[Opening Excerpted passage section]
Re: Swap volume problem

Hi
Firs of all increasing swap is hard to do because it have to be continious, so your firs swap is on 2nd lvol, so after lvol2 already exist lvol3. The best method is to add second swap.
To add second swap use SAM is the simplest method.

hope it help You
John Palmer
Honored Contributor

Re: Swap volume problem

Just supply the -f flag to swapon.

It's warning you that the diskspace that you intend to use contains a filesystem.

See man 1m swapon fro details.

Regards,
John
Rainer von Bongartz
Honored Contributor

Re: Swap volume problem

you once had a file system on this newly created logical volume
lvcreate does not!! format you logical volume.
now swapon seen that there is an existing file system on this lvol.
No problem to use this as a swap volume if you are sure you created your lvol fine

Regards
rainer
He's a real UNIX Man, sitting in his UNIX LAN making all his UNIX plans for nobody ...
Ravi_8
Honored Contributor

Re: Swap volume problem

hi,

swapon -e -f -p 1 -u /dev/vg00/swap2
should work.
After this make an entry in /etc/fstab
never give up
Krishna Prasad
Trusted Contributor

Re: Swap volume problem

I also saw from your output of pvdisplay c2t5d0 that /dev/vg00/lvswap2 is not on that drive.

From looking at you lvcreate command you did not specify a drive. It is possible that lvswap2 is on a different drive then c2t5d0.

What do you get when you do a
lvdisplay -v /dev/vg00/lvswap2?

In either case there once was a filesystem on the drive /dev/vg00/lvswap2 is on.
[Closing Excerpted passage section]
[Opening Provided material section]
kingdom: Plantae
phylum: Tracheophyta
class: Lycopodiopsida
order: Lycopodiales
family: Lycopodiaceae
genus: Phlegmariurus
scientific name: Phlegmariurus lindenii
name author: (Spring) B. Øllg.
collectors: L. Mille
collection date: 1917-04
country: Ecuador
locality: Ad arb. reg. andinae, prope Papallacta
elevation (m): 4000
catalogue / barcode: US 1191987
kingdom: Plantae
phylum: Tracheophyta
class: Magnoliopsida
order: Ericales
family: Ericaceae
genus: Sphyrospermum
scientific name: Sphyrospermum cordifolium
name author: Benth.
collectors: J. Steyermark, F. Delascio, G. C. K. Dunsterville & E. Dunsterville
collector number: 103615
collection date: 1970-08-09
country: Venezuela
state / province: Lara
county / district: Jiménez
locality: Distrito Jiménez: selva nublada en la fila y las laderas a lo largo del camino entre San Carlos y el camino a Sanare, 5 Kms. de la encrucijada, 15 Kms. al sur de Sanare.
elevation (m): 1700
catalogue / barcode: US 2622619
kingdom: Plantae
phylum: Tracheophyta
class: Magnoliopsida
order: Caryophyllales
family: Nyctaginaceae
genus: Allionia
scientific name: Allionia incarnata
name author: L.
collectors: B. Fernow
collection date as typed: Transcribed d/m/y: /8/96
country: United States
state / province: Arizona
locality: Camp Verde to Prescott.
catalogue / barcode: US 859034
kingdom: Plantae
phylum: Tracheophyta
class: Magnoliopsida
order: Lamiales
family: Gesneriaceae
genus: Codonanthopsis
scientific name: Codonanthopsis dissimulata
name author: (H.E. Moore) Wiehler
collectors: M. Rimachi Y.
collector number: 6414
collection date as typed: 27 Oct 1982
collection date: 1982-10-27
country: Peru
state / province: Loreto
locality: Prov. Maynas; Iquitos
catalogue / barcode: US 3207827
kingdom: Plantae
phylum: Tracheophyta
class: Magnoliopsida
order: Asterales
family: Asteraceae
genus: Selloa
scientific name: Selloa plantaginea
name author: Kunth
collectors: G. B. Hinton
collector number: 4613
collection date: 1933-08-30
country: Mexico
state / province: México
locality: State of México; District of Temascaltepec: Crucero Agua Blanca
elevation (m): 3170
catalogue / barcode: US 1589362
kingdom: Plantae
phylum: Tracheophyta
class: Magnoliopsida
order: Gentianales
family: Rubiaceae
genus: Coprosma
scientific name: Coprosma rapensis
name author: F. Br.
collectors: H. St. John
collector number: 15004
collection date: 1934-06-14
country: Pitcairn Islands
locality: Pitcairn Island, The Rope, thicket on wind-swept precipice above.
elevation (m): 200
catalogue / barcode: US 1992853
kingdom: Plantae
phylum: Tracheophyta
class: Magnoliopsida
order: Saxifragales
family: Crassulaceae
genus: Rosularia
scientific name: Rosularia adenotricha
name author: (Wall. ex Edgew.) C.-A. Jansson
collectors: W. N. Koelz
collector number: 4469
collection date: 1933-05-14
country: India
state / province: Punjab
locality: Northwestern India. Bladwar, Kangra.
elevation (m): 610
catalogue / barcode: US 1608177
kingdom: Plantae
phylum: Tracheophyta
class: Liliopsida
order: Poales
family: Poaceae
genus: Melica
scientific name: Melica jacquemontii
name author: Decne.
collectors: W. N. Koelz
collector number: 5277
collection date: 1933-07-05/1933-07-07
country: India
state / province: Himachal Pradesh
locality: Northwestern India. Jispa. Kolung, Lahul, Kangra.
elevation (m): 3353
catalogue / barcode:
[Closing Provided material section]
Work order: Pick up the forum thread about the swap volume problem after its last sentence and continue it.

Result of the task:
Positive Results requires Positive Thinking
Manuel G
Frequent Advisor

Re: Swap volume problem

Just for clarifying:

Ron:

pvdisplay info. attached was reported before creating swap2 lvol.

For all:

If swap2 is a new lvol how could it any file system on it before???????

Do you think is safe to use -f option?

Thanks to all.
Wodisch
Honored Contributor
Solution

Re: Swap volume problem

Hello Manuel,

just by creating a new LV you do actually NOT write that much to the disk drive(s) - and NOTHING to the place allocated to the new LV!
Hence, if those sectors were used by the (beginning) of another LV (which did contain a file-system), those sectors STILL contain it! And when "swapon" read the first block from that LV, it gets the former "super-block" of the previous file-system - and complains!
Exactly for those cases you have the force option (-f).

The other problem is much more difficult - your kernel can only address as much space as given as the product of the kernel parameters "maxswapchunks" times "swchunksize" (usually 2MB each). You will have to generate a new kernel with those parameters increased - in m opinion it is always safer to have about 25% more swap space addressable as used. Only then you can add swap-space online without downtime (a new kernel needs a reboot to start working).

Just my ???0.02,
Wodisc
John Palmer
Honored Contributor

Re: Swap volume problem

The disk area that your new swap volume occupies must have held a filesystem at some time. lvcreate doesn't overwrite the contents of the volume in any way.

Did you have another volume starting at the same point on the disk before?

swapon is just being extra careful before overwriting what it thinks could be a valid filesystem. It's perfectly acceptable to use the -f option and quite safe.